Students learn to finance study abroad

Haley Otman

Almost 30 students hoping to study in Paris, Australia, Ghana, Brussels or Spain, among other countries, recently filled a room in the Padnos International Center at Grand Valley State University for information about how to get there.

“All degree-taking students are eligible for financial aid,” said Rebecca Hambleton, Padnos director of study abroad and international partnerships.

Although some students do not get or use financial aid, every single student qualifies. Financial aid disbursed at GVSU can be used for studying abroad, even though the student may be across the world and not taking GVSU courses.

“Most of our study-abroad students access financial aid, so it is important that we get information out to students so they know what to expect,” Hambleton said.

Beginning the process

Students must first become familiar with OASIS, the online program for GVSU students studying abroad, no matter the company. It can be found on the GVSU Study Abroad website,, and is how students first apply to study abroad, and later download all necessary forms.

Students must be accepted to study abroad through OASIS whether they go through a GVSU partner program or a separate company.

Learning the options

Most students will qualify for loans, Hambleton said, which can be federal loans in the student’s name or a parent loan. Some also get scholarships or grants to use toward school fees.

However, most students cannot expect to receive more money in school scholarships or loan availability just because of study abroad.

“What you get at GVSU is what you can expect,” Hambleton said.

The Padnos International Center automatically gives study abroad grants to some students who meet their GPA, financial need and application deadline criteria.

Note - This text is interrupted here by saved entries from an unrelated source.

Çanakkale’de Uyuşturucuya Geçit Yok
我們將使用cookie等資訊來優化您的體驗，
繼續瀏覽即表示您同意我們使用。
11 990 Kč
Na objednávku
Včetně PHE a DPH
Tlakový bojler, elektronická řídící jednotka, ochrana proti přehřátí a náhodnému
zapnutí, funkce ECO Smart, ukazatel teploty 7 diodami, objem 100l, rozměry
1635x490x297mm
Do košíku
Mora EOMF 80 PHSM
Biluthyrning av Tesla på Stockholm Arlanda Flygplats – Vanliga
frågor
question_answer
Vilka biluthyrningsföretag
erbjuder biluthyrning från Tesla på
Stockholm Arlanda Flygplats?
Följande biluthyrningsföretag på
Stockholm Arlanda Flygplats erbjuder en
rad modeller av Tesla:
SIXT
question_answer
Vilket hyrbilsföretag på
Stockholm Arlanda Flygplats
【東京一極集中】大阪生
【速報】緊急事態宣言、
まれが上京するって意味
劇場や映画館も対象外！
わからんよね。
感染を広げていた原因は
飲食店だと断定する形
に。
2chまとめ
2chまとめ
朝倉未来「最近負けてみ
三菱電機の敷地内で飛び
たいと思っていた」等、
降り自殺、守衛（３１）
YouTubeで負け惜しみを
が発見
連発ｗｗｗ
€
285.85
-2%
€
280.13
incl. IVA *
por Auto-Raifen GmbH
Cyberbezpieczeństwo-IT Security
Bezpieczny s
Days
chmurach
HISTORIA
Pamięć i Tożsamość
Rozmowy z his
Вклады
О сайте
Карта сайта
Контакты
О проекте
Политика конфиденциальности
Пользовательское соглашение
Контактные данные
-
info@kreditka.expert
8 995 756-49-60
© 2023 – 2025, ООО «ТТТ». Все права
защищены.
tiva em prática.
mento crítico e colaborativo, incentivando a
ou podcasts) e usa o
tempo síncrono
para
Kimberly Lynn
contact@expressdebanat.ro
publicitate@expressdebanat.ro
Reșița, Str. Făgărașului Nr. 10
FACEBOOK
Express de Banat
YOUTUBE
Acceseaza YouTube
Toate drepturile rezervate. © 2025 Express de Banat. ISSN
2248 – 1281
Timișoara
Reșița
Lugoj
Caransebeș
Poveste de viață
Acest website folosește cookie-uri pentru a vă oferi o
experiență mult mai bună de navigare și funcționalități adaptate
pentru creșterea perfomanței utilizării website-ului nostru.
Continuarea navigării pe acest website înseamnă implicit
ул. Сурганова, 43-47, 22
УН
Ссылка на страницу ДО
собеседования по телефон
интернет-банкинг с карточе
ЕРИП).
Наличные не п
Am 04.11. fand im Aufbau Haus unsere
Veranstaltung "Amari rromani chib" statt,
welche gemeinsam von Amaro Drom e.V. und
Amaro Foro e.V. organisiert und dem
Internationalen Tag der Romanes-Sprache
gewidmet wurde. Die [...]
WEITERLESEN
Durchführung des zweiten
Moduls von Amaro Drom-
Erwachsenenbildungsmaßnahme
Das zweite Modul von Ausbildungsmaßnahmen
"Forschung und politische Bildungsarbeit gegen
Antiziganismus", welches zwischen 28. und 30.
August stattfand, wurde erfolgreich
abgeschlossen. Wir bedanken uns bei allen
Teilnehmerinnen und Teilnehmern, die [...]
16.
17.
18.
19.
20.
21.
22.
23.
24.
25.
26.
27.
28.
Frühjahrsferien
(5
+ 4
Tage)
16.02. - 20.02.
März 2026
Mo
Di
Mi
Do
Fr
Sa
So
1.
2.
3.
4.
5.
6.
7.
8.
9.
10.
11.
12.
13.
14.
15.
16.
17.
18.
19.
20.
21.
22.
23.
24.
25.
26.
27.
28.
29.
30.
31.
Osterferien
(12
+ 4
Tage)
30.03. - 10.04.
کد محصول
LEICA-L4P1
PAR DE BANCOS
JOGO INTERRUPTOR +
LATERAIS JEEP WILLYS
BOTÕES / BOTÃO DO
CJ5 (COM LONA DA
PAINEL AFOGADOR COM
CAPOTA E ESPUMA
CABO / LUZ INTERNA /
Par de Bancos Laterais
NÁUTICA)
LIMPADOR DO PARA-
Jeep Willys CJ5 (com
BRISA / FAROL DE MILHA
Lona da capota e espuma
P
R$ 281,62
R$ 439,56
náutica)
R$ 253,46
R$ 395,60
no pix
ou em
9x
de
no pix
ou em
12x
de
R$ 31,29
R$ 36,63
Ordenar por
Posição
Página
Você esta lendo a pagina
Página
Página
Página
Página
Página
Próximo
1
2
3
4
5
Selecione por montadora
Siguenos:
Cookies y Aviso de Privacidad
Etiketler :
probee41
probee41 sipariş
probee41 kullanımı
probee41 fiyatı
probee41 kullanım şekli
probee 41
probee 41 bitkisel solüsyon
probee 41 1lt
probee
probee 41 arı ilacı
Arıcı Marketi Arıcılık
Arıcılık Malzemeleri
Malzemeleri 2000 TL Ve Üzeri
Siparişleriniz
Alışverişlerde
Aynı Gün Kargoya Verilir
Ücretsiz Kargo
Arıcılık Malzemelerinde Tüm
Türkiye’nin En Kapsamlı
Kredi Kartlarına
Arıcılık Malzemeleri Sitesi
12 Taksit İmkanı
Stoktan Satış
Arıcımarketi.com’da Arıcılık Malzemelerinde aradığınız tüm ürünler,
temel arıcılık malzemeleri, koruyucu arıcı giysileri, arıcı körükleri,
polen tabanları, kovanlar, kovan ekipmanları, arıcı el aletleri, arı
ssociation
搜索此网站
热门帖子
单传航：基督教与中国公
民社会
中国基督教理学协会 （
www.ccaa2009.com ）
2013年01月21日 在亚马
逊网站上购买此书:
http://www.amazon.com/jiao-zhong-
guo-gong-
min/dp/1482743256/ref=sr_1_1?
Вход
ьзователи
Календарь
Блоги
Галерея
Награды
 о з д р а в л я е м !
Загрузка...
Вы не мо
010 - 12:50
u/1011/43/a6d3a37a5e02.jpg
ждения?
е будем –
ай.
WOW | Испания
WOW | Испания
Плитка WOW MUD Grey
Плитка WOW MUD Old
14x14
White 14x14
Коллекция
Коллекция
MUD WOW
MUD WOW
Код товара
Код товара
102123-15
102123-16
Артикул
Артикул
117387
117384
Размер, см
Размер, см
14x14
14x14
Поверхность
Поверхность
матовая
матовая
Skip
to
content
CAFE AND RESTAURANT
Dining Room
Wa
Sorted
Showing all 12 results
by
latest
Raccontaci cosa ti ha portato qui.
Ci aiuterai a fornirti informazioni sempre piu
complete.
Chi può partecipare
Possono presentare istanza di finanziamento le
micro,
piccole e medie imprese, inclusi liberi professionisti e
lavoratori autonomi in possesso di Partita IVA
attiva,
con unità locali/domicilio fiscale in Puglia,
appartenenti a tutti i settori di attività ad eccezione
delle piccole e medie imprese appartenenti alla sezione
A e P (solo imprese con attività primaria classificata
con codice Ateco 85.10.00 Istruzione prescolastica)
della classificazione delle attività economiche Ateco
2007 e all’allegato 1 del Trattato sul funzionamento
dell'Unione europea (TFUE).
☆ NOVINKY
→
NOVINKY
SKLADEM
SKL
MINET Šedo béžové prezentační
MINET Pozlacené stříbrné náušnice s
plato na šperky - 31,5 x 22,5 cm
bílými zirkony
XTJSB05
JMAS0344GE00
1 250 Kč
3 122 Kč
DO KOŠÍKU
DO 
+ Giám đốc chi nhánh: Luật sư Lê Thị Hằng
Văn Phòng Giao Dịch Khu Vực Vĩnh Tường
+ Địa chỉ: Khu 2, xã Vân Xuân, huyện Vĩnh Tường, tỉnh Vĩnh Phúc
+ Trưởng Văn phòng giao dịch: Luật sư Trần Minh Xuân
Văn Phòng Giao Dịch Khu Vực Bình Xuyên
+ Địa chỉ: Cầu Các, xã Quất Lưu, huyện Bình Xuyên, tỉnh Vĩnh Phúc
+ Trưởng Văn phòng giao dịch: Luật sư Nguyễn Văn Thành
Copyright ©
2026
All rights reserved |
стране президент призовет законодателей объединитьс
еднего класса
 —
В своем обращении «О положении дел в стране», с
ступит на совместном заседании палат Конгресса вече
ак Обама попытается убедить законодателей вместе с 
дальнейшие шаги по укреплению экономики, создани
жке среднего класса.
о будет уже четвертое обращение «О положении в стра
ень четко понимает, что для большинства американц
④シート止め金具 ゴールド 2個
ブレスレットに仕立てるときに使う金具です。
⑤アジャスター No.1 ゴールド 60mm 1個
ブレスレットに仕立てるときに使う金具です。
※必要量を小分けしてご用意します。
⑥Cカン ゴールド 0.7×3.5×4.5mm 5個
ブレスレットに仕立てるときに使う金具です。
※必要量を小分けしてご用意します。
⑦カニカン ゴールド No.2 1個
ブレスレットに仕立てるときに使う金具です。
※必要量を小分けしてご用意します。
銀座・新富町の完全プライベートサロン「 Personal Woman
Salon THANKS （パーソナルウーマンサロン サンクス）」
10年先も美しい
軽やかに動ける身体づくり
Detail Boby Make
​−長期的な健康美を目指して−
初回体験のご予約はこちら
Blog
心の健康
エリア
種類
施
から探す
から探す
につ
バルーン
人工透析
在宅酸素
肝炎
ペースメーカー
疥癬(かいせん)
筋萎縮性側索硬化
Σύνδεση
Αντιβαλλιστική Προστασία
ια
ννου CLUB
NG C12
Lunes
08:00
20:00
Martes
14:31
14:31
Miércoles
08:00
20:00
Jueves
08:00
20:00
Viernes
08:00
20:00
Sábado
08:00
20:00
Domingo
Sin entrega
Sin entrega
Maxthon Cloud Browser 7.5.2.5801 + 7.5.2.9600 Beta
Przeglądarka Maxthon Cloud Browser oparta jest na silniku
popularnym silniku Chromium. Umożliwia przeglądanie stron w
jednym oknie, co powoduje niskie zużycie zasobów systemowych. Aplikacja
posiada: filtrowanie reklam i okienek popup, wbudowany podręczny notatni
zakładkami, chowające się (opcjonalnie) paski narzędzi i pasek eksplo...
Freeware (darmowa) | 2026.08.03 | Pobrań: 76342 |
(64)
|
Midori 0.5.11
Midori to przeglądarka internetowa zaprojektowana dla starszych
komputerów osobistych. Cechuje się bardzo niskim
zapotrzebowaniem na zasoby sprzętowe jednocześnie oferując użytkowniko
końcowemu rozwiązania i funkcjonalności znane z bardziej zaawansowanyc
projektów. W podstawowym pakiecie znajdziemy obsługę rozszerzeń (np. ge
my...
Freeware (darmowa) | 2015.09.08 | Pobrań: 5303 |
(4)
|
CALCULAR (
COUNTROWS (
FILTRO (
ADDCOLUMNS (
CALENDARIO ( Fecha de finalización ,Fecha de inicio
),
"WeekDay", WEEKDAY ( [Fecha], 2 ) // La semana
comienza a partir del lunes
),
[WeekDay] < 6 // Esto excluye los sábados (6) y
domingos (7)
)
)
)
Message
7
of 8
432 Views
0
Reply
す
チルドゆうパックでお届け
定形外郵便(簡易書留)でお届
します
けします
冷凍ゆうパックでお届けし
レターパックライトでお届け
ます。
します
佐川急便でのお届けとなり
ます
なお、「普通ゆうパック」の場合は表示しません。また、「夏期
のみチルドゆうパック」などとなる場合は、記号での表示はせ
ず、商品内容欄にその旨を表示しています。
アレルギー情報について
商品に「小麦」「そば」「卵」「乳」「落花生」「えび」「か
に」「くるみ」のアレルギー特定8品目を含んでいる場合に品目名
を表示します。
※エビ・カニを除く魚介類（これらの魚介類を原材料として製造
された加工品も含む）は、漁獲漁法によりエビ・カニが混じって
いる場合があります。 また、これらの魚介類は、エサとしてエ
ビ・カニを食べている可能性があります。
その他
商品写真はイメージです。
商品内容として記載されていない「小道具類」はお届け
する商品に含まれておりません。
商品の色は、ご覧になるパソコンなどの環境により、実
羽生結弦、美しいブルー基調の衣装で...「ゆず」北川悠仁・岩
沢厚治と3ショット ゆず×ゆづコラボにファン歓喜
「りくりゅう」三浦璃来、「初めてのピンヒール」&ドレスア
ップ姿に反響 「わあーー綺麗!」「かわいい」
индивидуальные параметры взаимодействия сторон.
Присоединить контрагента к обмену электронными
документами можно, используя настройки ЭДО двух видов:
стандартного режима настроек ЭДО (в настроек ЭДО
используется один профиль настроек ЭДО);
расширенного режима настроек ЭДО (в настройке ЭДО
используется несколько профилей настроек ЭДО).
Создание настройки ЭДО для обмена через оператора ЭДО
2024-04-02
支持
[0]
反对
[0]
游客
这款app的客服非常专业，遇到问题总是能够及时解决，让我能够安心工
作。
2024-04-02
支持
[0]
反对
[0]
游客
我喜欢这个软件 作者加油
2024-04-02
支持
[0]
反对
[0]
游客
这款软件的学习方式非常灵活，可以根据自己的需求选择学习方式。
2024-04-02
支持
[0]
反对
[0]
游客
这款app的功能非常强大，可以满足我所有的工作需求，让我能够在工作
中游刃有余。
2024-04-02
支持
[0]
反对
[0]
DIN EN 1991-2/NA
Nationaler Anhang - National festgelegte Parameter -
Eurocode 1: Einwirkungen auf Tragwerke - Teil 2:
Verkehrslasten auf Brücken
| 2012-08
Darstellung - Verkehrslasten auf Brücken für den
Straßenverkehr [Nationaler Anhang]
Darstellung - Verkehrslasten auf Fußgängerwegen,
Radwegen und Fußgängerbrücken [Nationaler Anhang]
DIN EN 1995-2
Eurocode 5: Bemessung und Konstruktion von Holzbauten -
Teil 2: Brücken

If the combination of loans, scholarships and grants does not add up to a student’s program fee, alternative loans can be taken out.

Alternative loans are through companies who will give money to the student if he or she meets credit worthiness requirements, or a cosigner may be needed if not. The negative part of an alternative loan, Hambleton said, is that it is not guaranteed by the federal government.

Using the awarded aid

After the student has determined how to finance the travel, he or she must keep in contact with the PIC and his study abroad provider to make sure all deadlines are met and forms filled out.

For those studying with a non-GVSU program, they are responsible for paying all fees directly to their chosen company.

“We are not involved in third-party billing,” Hambleton said.

However, since the company a student chooses to use for study abroad will normally have an early payment deadline, Hambleton said the student can submit a program fee deferment request through OASIS, and then she will write a letter to assure the company the aid will arrive.


Hambleton said one thing students need to remember is to continue filling out necessary paperwork upon arrival in Europe, Asia or their other chosen destination.

For example, students planning to study abroad during a winter semester must still fill out the FAFSA, tax forms and fall registration so they can continue attending GVSU upon their return.

Hambleton suggests filing a power of attorney form so the designated person can receive information from GVSU about the student, if necessary.

“Make sure that you’ve got someone to help you (while abroad),” she said.

Students Lauren Spangler and Kimberly Walker were among the attendees of the program.

“Most of this, I already knew,” said Walker, who will study in France winter semester. She said she had already gathered the information pertinent to her program from reading the PIC’s website.

Spangler, who plans to study in Spain, said she thought Hambleton’s presentation was very helpful.

“It clarifies the timeline of when everything needs to get done,” she said, and made her realize she must compare the costs of studying at GVSU with studying in Granada, Spain to begin figuring out how to finance the additional cost.